SOURCE TEXT —

-*-*-

Food Policy

Cheese Fight Ends With Court Declaring Producers Can't Copyright Taste

Taste is subjective and food producers have to deal with it


Rainer Jensen/dpa/picture-alliance/Newscom

Can the taste of a particular food product be copyrighted? Last week, a court in the European Union answered that question, holding that food producers may not copyright the taste of their foods. The case had pitted two Dutch herbed cream cheese spread makers—Heksenkaas ("witches' cheese") and Witte Wievenkaas ("wise women's cheese")—against each other.

Generally, copyright protects works and expressions—songs, movies, etc.—rather than ideas. A copyright provides its owner with an "exclusive legal right to reproduce, publish, sell, or distribute the matter and form of something."

The makers of Heksenkaas, first produced in 2007, claimed their competitor's cheese, Witte Wievenkaas, a budget competitor that debuted in 2014, tasted exactly like Heksenkaas and claimed the latter had infringed on its copyright on the taste of Heksenkaas.

First filed in Dutch court, the case was later removed to the European Court of Justice (ECJ).

"The taste of a food product cannot… be pinned down with precision and objectivity," the ECJ ruled. "Unlike, for example, a literary, pictorial, cinematographic or musical work, which is a precise and objective form of expression, the taste of a food product will be identified essentially on the basis of taste sensations and experiences, which are subjective and variable[.]" It also found that, in order to secure a copyright, a food's "originality must be technically evident, not just a question of preferences."

-*-*-

DATA SUPPLIED —
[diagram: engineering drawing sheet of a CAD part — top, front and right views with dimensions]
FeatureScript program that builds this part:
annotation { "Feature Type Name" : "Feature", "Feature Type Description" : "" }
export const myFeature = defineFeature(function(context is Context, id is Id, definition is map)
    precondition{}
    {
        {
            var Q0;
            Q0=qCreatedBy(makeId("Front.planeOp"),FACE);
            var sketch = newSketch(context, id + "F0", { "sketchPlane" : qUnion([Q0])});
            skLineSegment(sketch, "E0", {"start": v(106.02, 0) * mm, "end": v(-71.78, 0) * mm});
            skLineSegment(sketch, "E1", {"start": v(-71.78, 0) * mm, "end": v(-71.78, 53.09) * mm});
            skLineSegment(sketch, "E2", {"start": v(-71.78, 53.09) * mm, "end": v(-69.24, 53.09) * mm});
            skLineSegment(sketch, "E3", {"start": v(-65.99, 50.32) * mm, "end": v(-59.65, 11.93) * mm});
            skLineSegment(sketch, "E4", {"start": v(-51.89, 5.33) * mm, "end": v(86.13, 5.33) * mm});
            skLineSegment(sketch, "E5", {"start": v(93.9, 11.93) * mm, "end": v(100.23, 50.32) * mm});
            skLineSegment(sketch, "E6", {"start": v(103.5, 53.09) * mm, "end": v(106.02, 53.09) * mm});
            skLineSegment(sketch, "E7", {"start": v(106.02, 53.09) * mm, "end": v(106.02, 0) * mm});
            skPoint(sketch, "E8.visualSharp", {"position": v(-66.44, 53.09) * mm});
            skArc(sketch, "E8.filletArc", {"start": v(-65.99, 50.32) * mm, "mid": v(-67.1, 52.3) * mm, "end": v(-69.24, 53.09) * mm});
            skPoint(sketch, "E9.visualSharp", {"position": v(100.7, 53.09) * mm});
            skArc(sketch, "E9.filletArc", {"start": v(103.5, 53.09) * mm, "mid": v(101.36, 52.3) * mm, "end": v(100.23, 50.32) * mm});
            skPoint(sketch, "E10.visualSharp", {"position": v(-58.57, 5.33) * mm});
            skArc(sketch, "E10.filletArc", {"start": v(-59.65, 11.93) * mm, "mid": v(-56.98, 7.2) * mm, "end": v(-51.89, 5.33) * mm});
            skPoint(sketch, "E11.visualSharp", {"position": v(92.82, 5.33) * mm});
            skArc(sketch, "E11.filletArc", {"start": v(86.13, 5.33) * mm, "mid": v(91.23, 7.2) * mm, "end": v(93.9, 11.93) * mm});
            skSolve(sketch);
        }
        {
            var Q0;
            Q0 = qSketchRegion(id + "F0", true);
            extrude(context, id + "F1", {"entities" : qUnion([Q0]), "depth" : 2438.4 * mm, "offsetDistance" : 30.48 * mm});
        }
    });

-*-*-

EXERCISE REQUIREMENTS —
1. According to the cheese copyright article, which exclusive legal rights does a copyright give its owner? List them all.
2. Echo a passage of the cheese copyright article word for word. Begin at the words "Generally, copyright protects" and stop after "of Justice (ECJ).".

EXERCISE ANSWERS —
1.
- Reproduce
- Publish
- Sell
- Distribute

2.
Generally, copyright protects works and expressions—songs, movies, etc.—rather than ideas. A copyright provides its owner with an "exclusive legal right to reproduce, publish, sell, or distribute the matter and form of something."

The makers of Heksenkaas, first produced in 2007, claimed their competitor's cheese, Witte Wievenkaas, a budget competitor that debuted in 2014, tasted exactly like Heksenkaas and claimed the latter had infringed on its copyright on the taste of Heksenkaas.

First filed in Dutch court, the case was later removed to the European Court of Justice (ECJ).